Il faudra attendre 2008 pour que le producteur ait deux déclics. Le premier lorsqu’il tombe sur un reportage français sur les AMAP (associations pour le maintien d’une agriculture paysanne), qui se rapprochent de ce qu’on appelle chez nous les paniers paysans. Pierre-Alain Schweizer décide de consacrer une partie de ses terres aux légumes et cherche quelqu’un pour l’aider. Il rencontre alors une maraîchère qui travaille en biodynamie, et c’est le deuxième déclic. «Je suis allé suivre des cours, et j’ai reçu une belle claque. Cela a été une vraie remise en question. J’ai découvert que la biodynamie entretenait les sols, qu’elle y faisait renaître toute une vie microbienne que l’on détruit avec des cultures classiques.» Et les traitements qu’il effectuait avant ne lui donnaient pas envie de manger ses propres légumes.
«Je ne critique personne, chacun fait comme il le pense. Je ne suis pas là pour donner des leçons», explique-t-il tranquillement. Il a donc reconverti tout son domaine, qui arbore déjà le label bio Bourgeon et qui devrait obtenir rapidement celui de Demeter. De cette nouvelle philosophie, Pierre-Alain Schweizer respecte tout ou presque. «Quand on y arrive, on respecte le calendrier lunaire, mais ce n’est pas toujours facile, particulièrement ce printemps», sourit-il. Il prépare ses bouses de corne, ses composts d’herbes pour enrichir et entretenir les sols. Il ne travaille pas les terrains dans de mauvaises conditions, par exemple quand ils sont détrempés. «Il y a davantage d’exploitations biodynamiques en Suisse alémanique. En Suisse romande, on est peu nombreux.» Dans tout le pays, Demeter ne recense que quelques centaines d’exploitations qui suivent les principes de Rudolf Steiner.
Un grand réseau
Autour de lui, Pierre-Alain Schweizer peut désormais compter sur une association, Pour la Perrole, qui vise à tisser des liens entre le domaine et la population alentours, et qui s’occupe de tout ce qui a trait à la biodiversité. C’est ainsi que des visites ou des ateliers se passent ici, ou que des bénévoles l’aident à préparer ses paniers paysans. «Quand je suis crevé après les grosses journées que je fais ici, rencontrer mes clients au magasin ou les bénévoles de l’association, ça me regonfle, c’est comme de sentir une grande famille autour de nous.»

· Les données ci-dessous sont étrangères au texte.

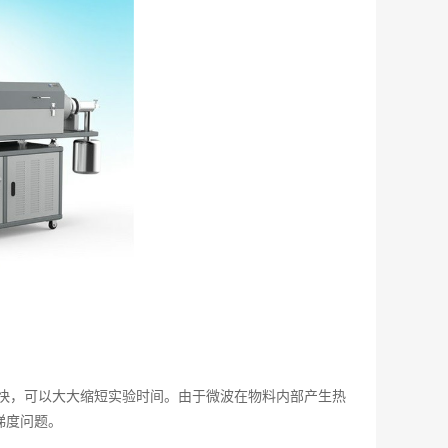
快，可以大大缩短实验时间。由于微波在物料内部产生热
梯度问题。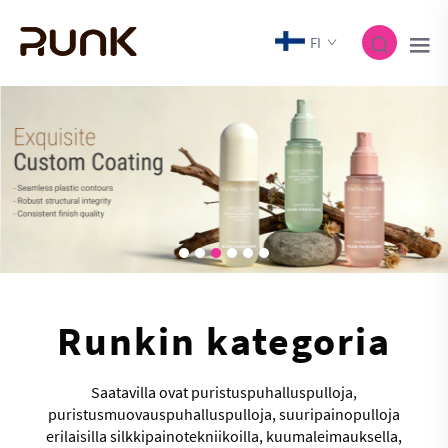
FI
Runkin kategoria
Saatavilla ovat puristuspuhalluspulloja,
puristusmuovauspuhalluspulloja, suuripainopulloja
erilaisilla silkkipainotekniikoilla, kuumaleimauksella,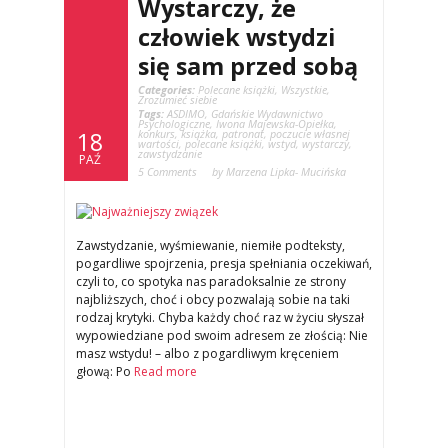
Wystarczy, że
człowiek wstydzi
się sam przed sobą
Categories:
Polecane książki
,
Wszystkie
,
Zrozumieć siebie
Tags:
ASDIMO
,
Gdańskie Wydawnictwo
Psychologiczne
,
Iwona Majewska-Opiełka
,
konkurs
,
książka
,
patronat
,
poczucie własnej
18
wartości
,
polecane książki
,
wstyd
,
wystarczy
,
zawstydzanie
PAŹ
5 Comments
by Marzena Lipka- Mucińska
Zawstydzanie, wyśmiewanie, niemiłe podteksty,
pogardliwe spojrzenia, presja spełniania oczekiwań,
czyli to, co spotyka nas paradoksalnie ze strony
najbliższych, choć i obcy pozwalają sobie na taki
rodzaj krytyki. Chyba każdy choć raz w życiu słyszał
wypowiedziane pod swoim adresem ze złością: Nie
masz wstydu! – albo z pogardliwym kręceniem
głową: Po
Read more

Les légumes qu’il cultive désormais sur 2,5 ha sont vendus dans ses paniers, au marché ou au magasin du domaine. La Pinte du Paradis, à Aigle, qui se fournit en céréales et en farine ici, en prend également beaucoup. Car la Perrole a son propre moulin, livrant ses farines à Manor ou à deux boulangers aiglons. Il fait même de la polenta.

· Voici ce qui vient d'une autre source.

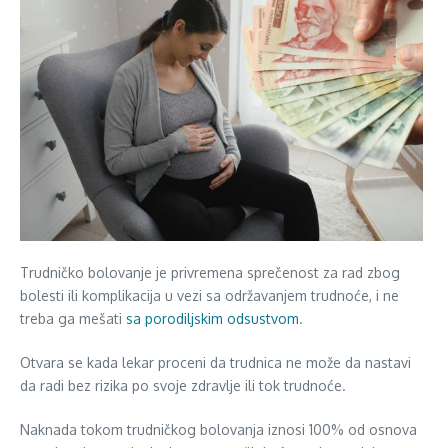
Trudničko bolovanje je privremena sprečenost za rad zbog
bolesti ili komplikacija u vezi sa održavanjem trudnoće, i ne
treba ga mešati
sa porodiljskim odsustvom
.
Otvara se kada lekar proceni da trudnica ne može da nastavi
da radi bez rizika po svoje zdravlje ili tok trudnoće.
Naknada tokom trudničkog bolovanja iznosi 100% od osnova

www.pourlaperrole.ch, le site de l’association.
Pierre-Alain Schweizer est au marché d’Aigle le mardi et son magasin est ouvert jeudi et vendredi de 16 h 30 à 18 h 30.
LA RECETTE
Risotto d’engrain aux poireaux
Pour quatre: 3 poireaux, 250 g d’engrain, 7,5 dl de bouillon de légumes, 1 dl de vin blanc sec, parmesan râpé, 55 g de beurre.
Préparation: émincez les poireaux finement. Faites fondre 25 g de beurre dans une sauteuse. Mettez-y à étuver les poireaux sans qu’ils brunissent (5 min.). Pendant ce temps, faites tremper l’engrain pour éliminer les coques superflues puis ôtez l’eau. Ajoutez l’engrain dans la sauteuse. Remuez 2 min. à feu vif. Ajoutez le vin blanc et attendez qu’il s’évapore. Baissez le feu. Ajoutez 1 louche de bouillon, attendez qu’il soit totalement absorbé puis recommencez l’opération jusqu’à ce que tout le bouillon soit utilisé (35 min. environ). En dehors du feu, ajoutez 30 g de beurre. Poivrez franchement et ajoutez du parmesan râpé. Remuez la préparation, puis laissez-la reposer 3 min. hors du feu à couvert. Rectifiez l’assaisonnement et servez bien chaud.